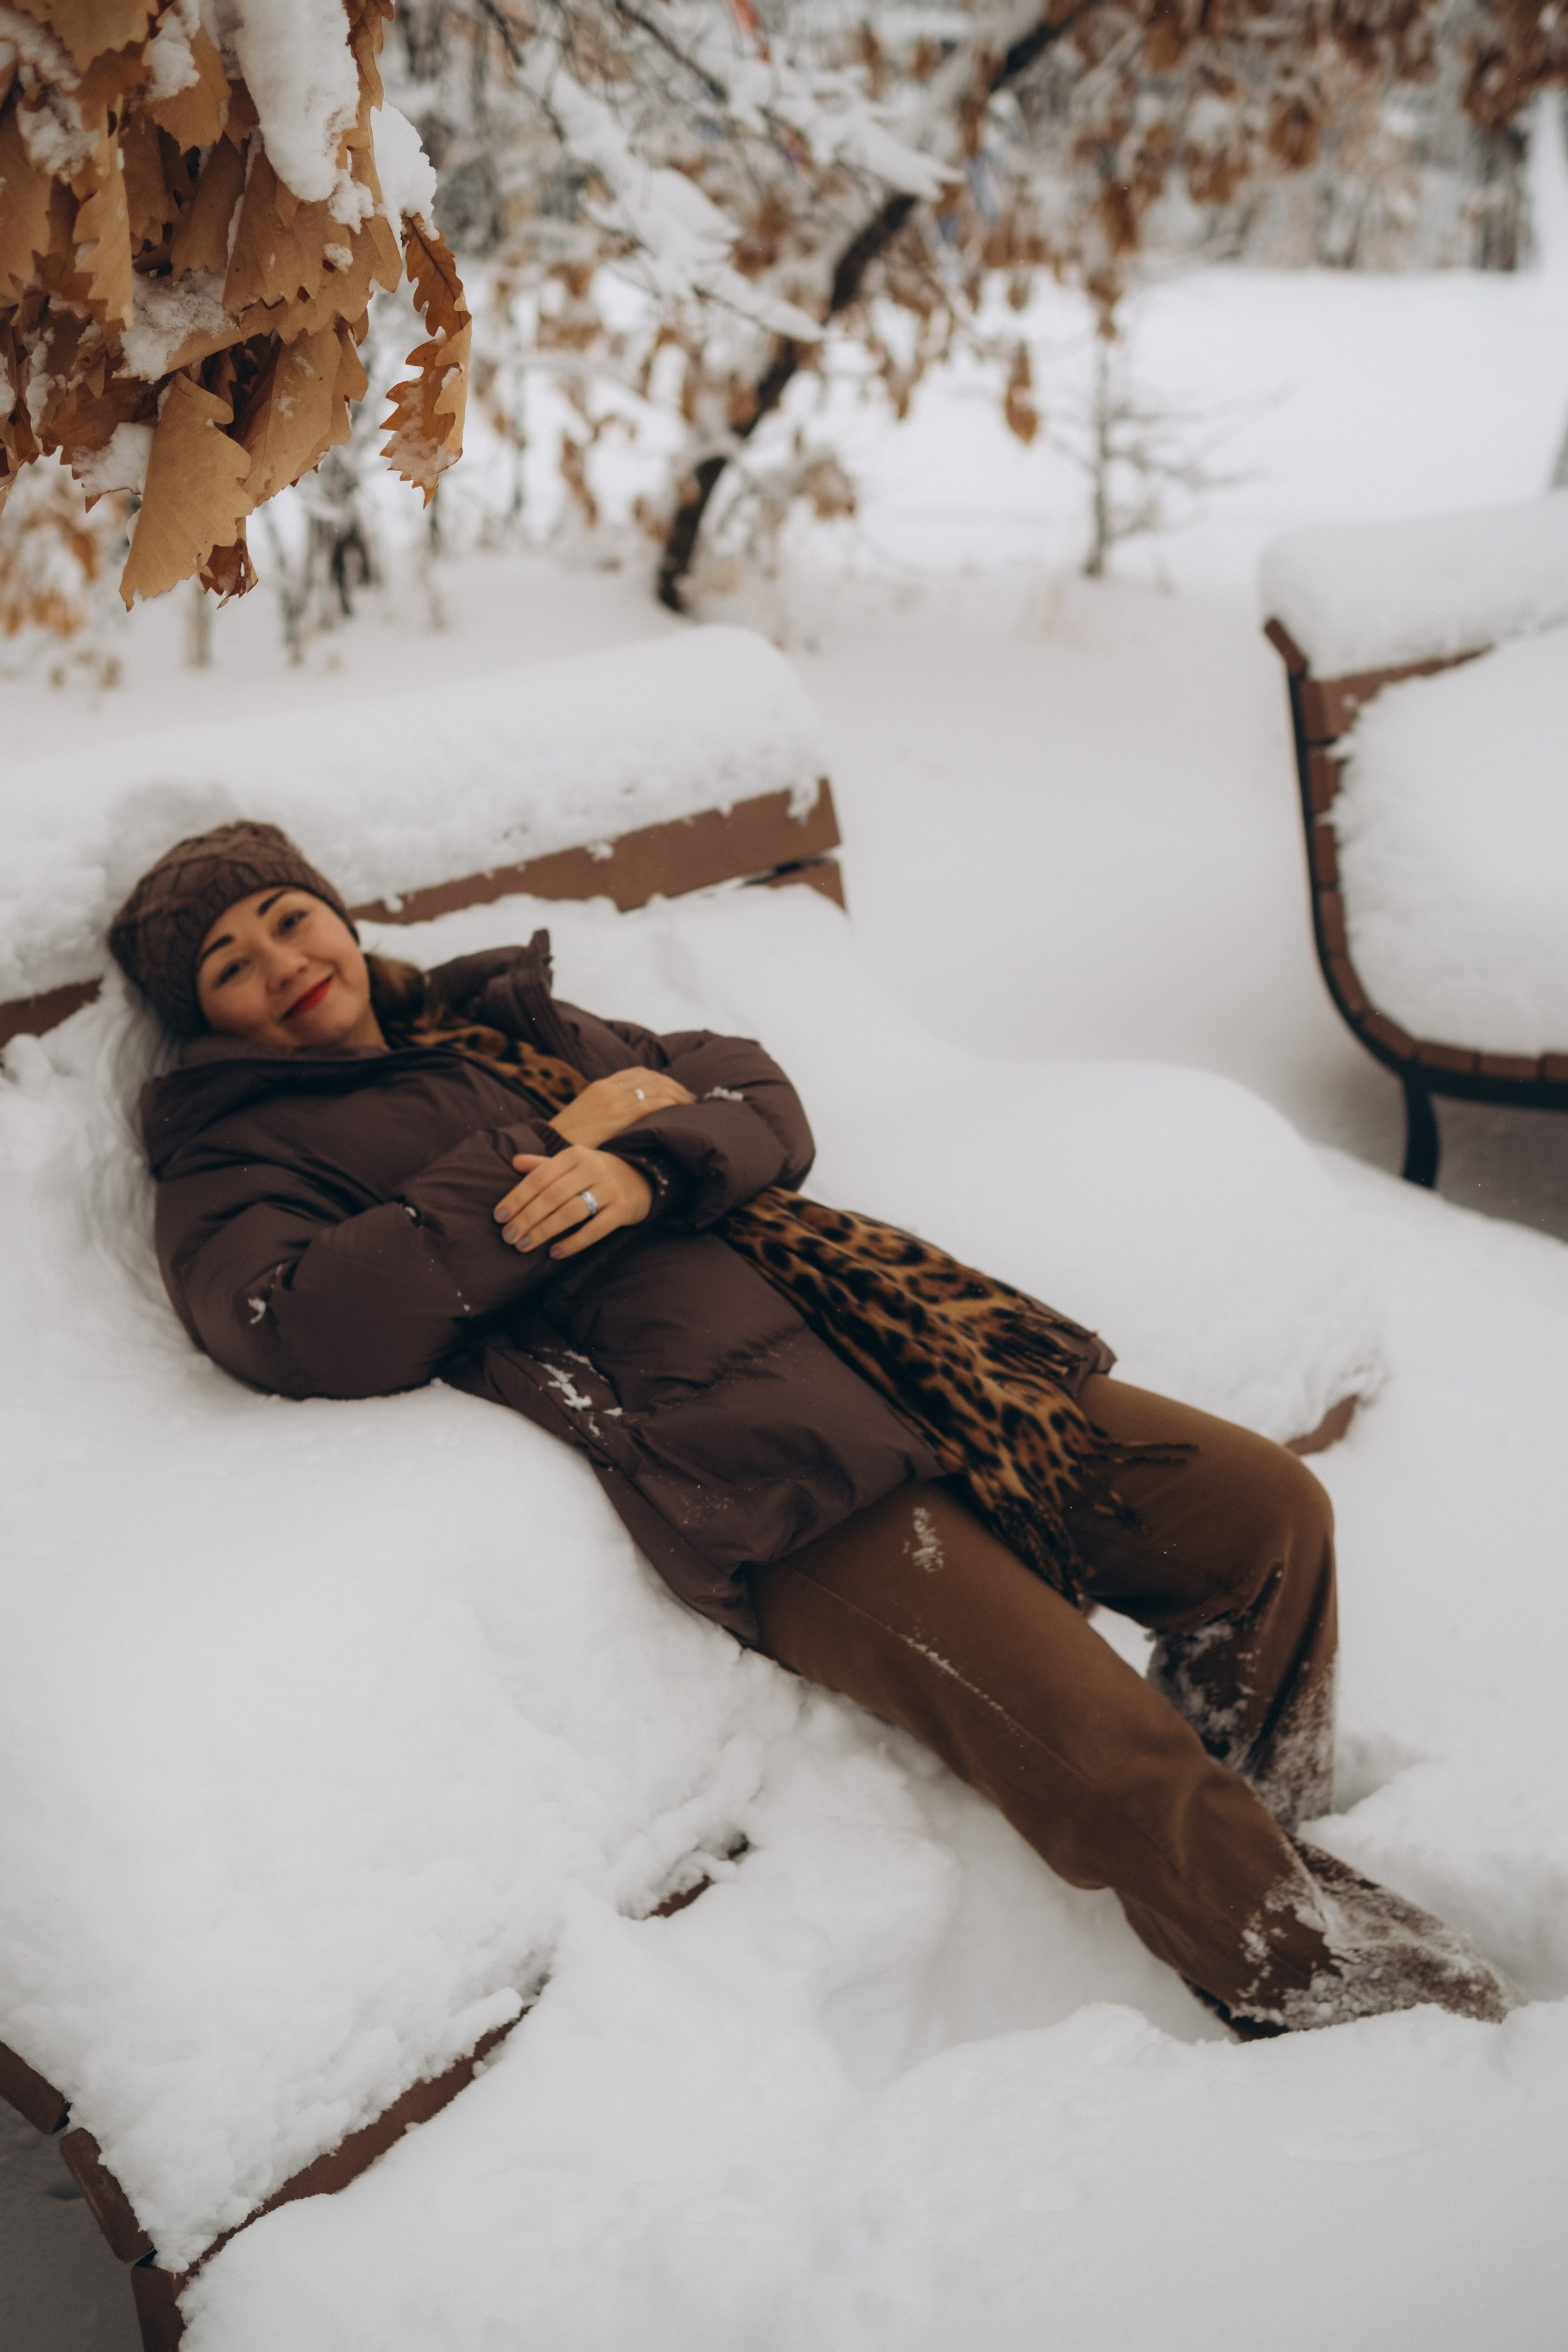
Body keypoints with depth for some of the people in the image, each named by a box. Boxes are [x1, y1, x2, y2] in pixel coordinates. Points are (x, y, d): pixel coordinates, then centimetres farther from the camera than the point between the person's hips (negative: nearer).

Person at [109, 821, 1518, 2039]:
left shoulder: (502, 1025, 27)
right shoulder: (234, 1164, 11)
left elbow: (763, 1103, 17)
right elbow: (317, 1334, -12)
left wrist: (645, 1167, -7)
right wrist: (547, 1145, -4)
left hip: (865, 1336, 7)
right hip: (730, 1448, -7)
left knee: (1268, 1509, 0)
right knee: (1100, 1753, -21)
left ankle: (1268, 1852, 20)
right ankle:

____

* TASK DETAILS:
From the first line of the items through the line containing "right hip: (730, 1448, -7)", including that line, output each line as a row of a Markdown table with columns No. and Line. Omit blank lines and the pictures.

* SOLVED PROBLEM:
| No. | Line |
|---|---|
| 1 | Body keypoints with depth for some of the people in the image, each named by a box. Boxes are [x1, y1, x2, y2] in pixel coordinates. Points are (x, y, d): pixel coordinates, then centimetres farther from the camera than the point between the person's hips (negative: nearer). |
| 2 | Person at [109, 821, 1518, 2039]: |
| 3 | left shoulder: (502, 1025, 27) |
| 4 | right shoulder: (234, 1164, 11) |
| 5 | left elbow: (763, 1103, 17) |
| 6 | right elbow: (317, 1334, -12) |
| 7 | left wrist: (645, 1167, -7) |
| 8 | right wrist: (547, 1145, -4) |
| 9 | left hip: (865, 1336, 7) |
| 10 | right hip: (730, 1448, -7) |